The five systems (OTRS, the Firefighters Pension and Retirement System, the Police Pension and Retirement System, the Oklahoma Law Enforcement Retirement System, and the Oklahoma Public Employee Retirement System) have survived -- even thrived, at times -- primarily because of the long-term performance of the stock market, in which system funds have been invested. But the value of those funds has declined significantly in recent years, lawmakers approved numerous cost-of-living adjustments (COLAs) without funding them, and employer contributions have shrunk with the economy.
The result has been gradually decreasing funding ratios, which some experts say, portends a total collapse of Oklahoma's pension systems by 2020.
"The only thing that would cause our pension systems to collapse in the next ten years would be a collapse of the United States of America," said Bob Jones, executive director of the firefighters' retirement system.
The executive director of the firefighters' retirement system is only slightly better funded than the teachers' at 54 percent.

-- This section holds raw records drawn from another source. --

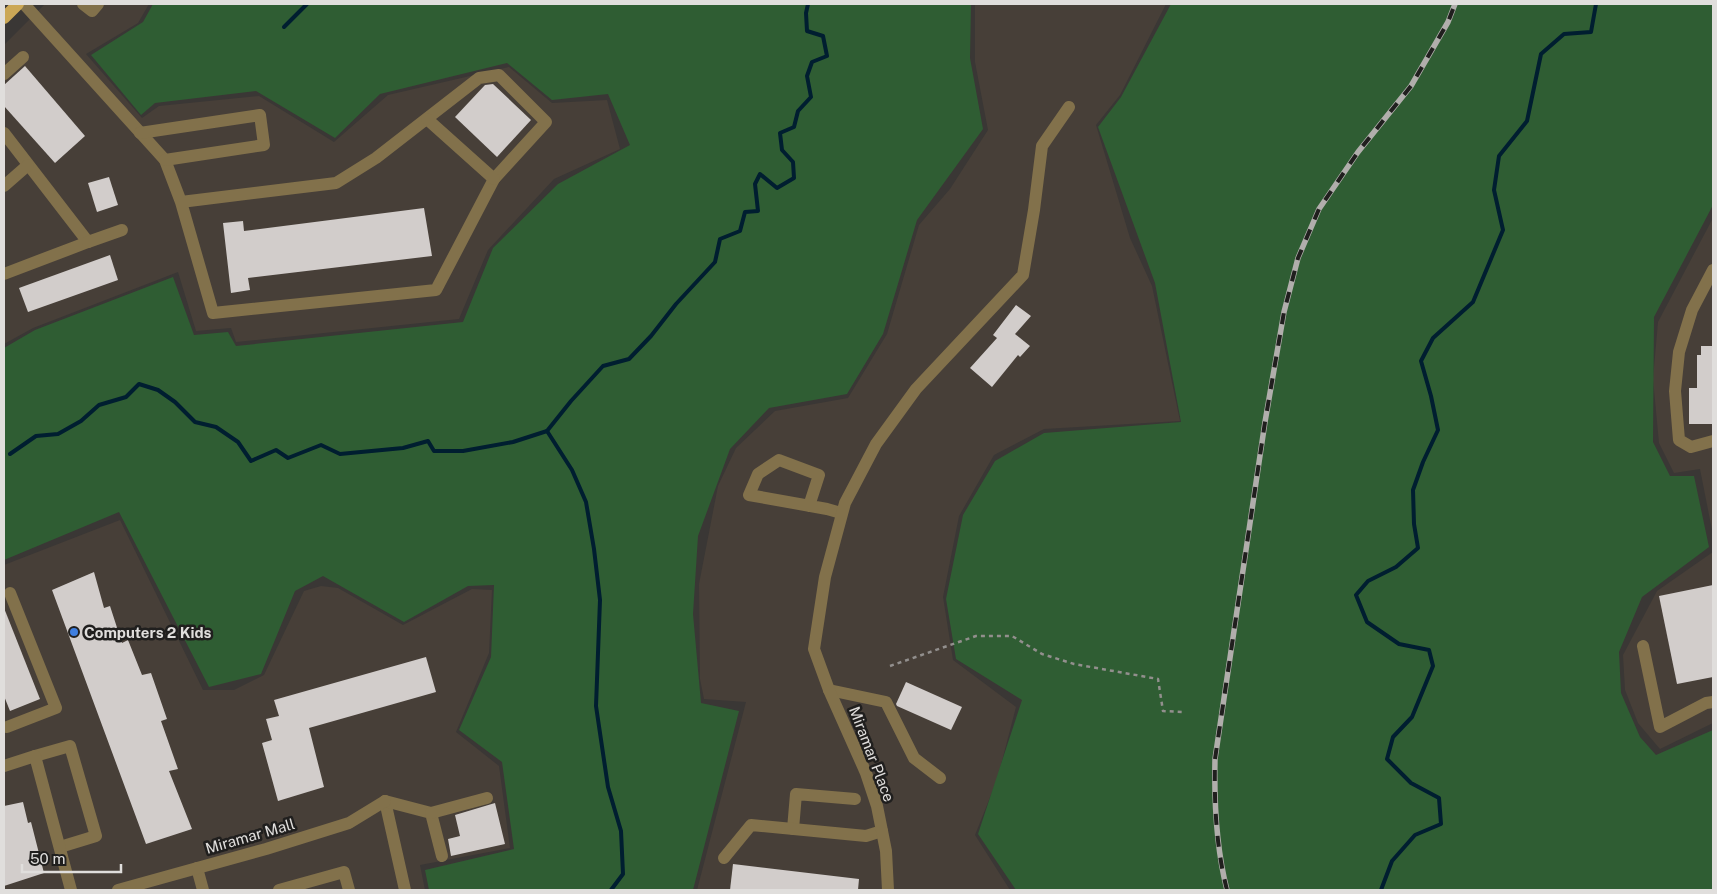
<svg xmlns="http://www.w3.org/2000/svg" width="1717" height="894" viewBox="0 0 1717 894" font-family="'Public Sans',sans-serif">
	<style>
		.built { fill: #473f38 }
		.green { fill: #2f5d33 }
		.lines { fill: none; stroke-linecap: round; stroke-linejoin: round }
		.stream { stroke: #001e30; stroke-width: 4 }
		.building { fill: #d2cdcb }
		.path { stroke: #928f8d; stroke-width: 2.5; stroke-dasharray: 4 4; stroke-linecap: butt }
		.minor { stroke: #82714b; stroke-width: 12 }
		.major { stroke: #cba756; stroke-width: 12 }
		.rail-casing { stroke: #b1aeac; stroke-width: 5.5 }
		.rail { stroke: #201f1e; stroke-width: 4; stroke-dasharray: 11; stroke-linecap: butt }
		.shop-dot { fill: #3f7fe0; stroke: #201f1e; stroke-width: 2 }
		.labels { text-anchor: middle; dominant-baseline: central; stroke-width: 5; stroke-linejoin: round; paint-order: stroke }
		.poi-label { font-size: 15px; font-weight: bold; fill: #e0dedc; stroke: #201f1e; text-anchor: start }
		.street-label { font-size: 15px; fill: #e0dedc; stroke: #201f1e }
	</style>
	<rect width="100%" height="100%" fill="#3a3735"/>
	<g class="built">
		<polygon points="45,4 149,4 138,23 86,54 142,118 159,106 259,96 334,142 388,95 509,67 552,103 607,100 620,149 554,179 488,250 459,319 236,342 231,328 196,331 178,272 33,328 4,344 4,45"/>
		<polygon points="975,4 1166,4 1120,95 1096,125 1130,238 1152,286 1180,421 1044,429 994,455 959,516 943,597 953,660 1016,707 997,780 975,835 1010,890 697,890 746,702 704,699 700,679 699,584 718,486 736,448 775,411 848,398 887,334 919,225 950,189 988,130 975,62"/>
		<polygon points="1713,218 1713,535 1700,469 1674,473 1659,443 1653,379 1658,322"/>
		<polygon points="120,520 203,690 234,690 264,675 304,591 321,586 338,588 403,625 472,589 492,590 489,653 456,732 499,766 510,848 420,865 425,890 4,890 4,565"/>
		<polygon points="1713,552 1713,723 1660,749 1638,723 1625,690 1623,655 1657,591"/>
	</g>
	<g class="green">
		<polygon points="153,4 971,4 970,58 983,129 917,220 883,334 847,394 769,408 730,449 698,536 693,614 701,703 739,711 693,890 429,890 425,870 514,849 502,762 459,730 491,657 494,585 468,586 404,622 323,576 295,591 261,674 209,687 119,512 4,560 4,348 35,330 173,277 194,335 228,332 236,346 463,322 493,248 558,184 630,145 608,94 552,100 507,63 380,94 335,138 256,91 155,103 141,115 91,55 143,22"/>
		<polygon points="1171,4 1713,4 1713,205 1654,317 1653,442 1670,476 1694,476 1709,547 1642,597 1619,652 1621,693 1640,737 1656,755 1713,730 1713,890 1016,890 978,834 1022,700 956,659 946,599 963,515 995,461 1044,433 1181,422 1155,283 1098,127 1121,97"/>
	</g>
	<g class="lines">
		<g class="stream">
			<polyline points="284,27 307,4"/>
			<polyline points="547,431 572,470 586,502 594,549 600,600 596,706 608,787 621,831 623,874 611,890"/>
			<polyline points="10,454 36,436 58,434 81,421 99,405 126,397 139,384 158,390 175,402 195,422 216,427 238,442 251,461 276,450 288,458 321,445 340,454 403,448 428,441 434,451 463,451 513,442 547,431 571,401 603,366 629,359 651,336 676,304 715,262 720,239 740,231 745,212 758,211 755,184 760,174 777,188 794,178 793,162 782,150 780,133 794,127 798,111 811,97 807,76 812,62 827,56 823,36 807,31 806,13 808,4"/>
			<polyline points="1381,890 1392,861 1415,835 1441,824 1439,798 1411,783 1387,759 1393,737 1412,717 1433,666 1429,650 1399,644 1367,622 1356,595 1368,581 1396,567 1418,548 1414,524 1413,490 1423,462 1438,430 1431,396 1421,361 1433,338 1473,302 1503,230 1494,190 1499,156 1527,121 1541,54 1564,34 1591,32 1596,4"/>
		</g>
	</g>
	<g class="building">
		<polygon points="25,66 85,136 55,163 4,106 4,85"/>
		<polygon points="493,84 531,120 497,157 455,117 485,85"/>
		<polygon points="109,177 118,205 97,212 88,183"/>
		<polygon points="424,208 432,256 248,278 250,290 231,293 223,223 243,221 244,231"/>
		<polygon points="110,255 118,280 28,312 19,288"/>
		<polygon points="1016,305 1031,316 1015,334 1030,346 1020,357 1018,355 992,387 970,368 997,338 993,335"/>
		<polygon points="1701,346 1713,346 1713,424 1689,424 1689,388 1697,388 1697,355 1701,355"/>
		<polygon points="94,572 104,608 110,606 122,643 128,640 142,675 151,673 167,719 161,721 178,769 169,771 192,829 146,844 52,590"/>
		<polygon points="1713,585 1713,677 1677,684 1659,596"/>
		<polygon points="4,608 40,699 10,711 4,696"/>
		<polygon points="426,657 436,692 309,728 324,787 278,801 262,743 272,740 266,719 279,716 274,700"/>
		<polygon points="906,682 962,707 951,730 897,706 896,704"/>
		<polygon points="23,802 28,823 31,822 44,873 4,886 4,806"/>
		<polygon points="495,803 505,844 451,856 448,839 460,836 455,815"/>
		<polygon points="733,864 859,879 858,890 730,890"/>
	</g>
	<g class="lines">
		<polyline class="path" points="890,666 976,636 1012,636 1042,654 1074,664 1158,679 1163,711 1183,712"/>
		<g class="minor">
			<polyline points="24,4 165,160 181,202 213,313 436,290 494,179 546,122 499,75 479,78 376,158 336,183 181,202"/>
			<polyline points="83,4 92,11 98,4"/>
			<polyline points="4,74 23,57"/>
			<polyline points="427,119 494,179"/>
			<polyline points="4,133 88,242 4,274"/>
			<polyline points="140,133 260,115 264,145 165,160"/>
			<polyline points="4,186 28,165"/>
			<polyline points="88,242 122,230"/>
			<polyline points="1713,270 1692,310 1679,352 1675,391 1679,440 1691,447 1713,441"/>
			<polyline points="809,506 819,475 779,460 758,474 749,495 827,509 841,513"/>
			<polyline points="1643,646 1660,727 1706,703 1713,702"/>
			<polyline points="829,690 886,702 914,758 940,778"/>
			<polyline points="7,727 56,708 10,593"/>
			<polyline points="35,756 70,746 96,836 60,847"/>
			<polyline points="4,766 35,756 71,890"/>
			<polyline points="385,801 405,890"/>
			<polyline points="385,801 431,813 442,856"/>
			<polyline points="431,813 487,798"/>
			<polyline points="793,829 796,794 855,799"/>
			<polyline points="724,858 751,825 866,836 882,831"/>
			<polyline points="197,868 203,890"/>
			<polyline points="118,890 266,849 349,823 385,801"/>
			<polyline points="279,890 344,872 349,890"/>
			<polyline points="888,890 886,851 877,806 866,773 829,690 814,649 825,577 845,503 876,444 916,389 1023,275 1034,210 1042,146 1069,107"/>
		</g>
		<polyline class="major" points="4,18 18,4"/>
		<defs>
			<path id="rail" d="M1227,890C1216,847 1214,803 1215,759L1265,422L1284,312L1298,258L1319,209L1358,152L1411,86L1448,22L1455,4"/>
		</defs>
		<use href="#rail" class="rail-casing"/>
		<use href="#rail" class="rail"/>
	</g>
	<circle class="shop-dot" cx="74" cy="632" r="5"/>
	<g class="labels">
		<g class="poi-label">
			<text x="84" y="632">Computers 2 Kids</text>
		</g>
		<g class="street-label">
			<text transform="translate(872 754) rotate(69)">Miramar Place</text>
			<text transform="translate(250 836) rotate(-16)">Miramar Mall</text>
		</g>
	</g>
	<rect width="1717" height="894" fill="none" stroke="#e0dedc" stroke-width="10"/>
	<path d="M22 864v8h99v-8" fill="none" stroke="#e0dedc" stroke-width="2.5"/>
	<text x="30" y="864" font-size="15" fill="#e0dedc" stroke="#201f1e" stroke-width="4" paint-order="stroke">50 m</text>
</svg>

Jones insisted there's no reason to panic and worries that Sen. Bingman's decision to send a committee in search of a 'solution' is too knee-jerk.
The stock market, Jones said, will rebound, and with it, the state's retirement systems. He said the managers of these systems have to think long-term, and so should lawmakers.
"I'm a little concerned that they're working off of really short-term assumptions," Jones said.
Firefighters like Midwest City's Bert Norton agreed. Norton has 16 years in the system -- four shy of the 20 he needs to retire. He said he's not planning to retire at 20 but has always looked to that milestone as a critical to his family's future. A firefighter's pension, as it's currently formulated, he said, is a big incentive.
"You know, you're this close to getting something and then it's going to be taken away, Norton said.
Norton said he and others at Station 2 in Midwest City are truly worried that lawmakers, in an attempt to save the system, will ruin it.
"We would like for them to think things through and to not come and say, 'This year we're doing it.' Well, we're doing what?" Norton said.
What the committee could do -- or recommend doing -- isn't fully clear. Legislative leaders say the committee will meet a couple of times before the start of session, and will hear from a wide range of stakeholders. Committee members are also expected to look at measures being pursued in other states, in response to similar problems. Those measures include switching from 'defined benefit' systems to 'defined contribution,' raising the retirement age, changing the benefit formula, even increasing the employee contribution rate.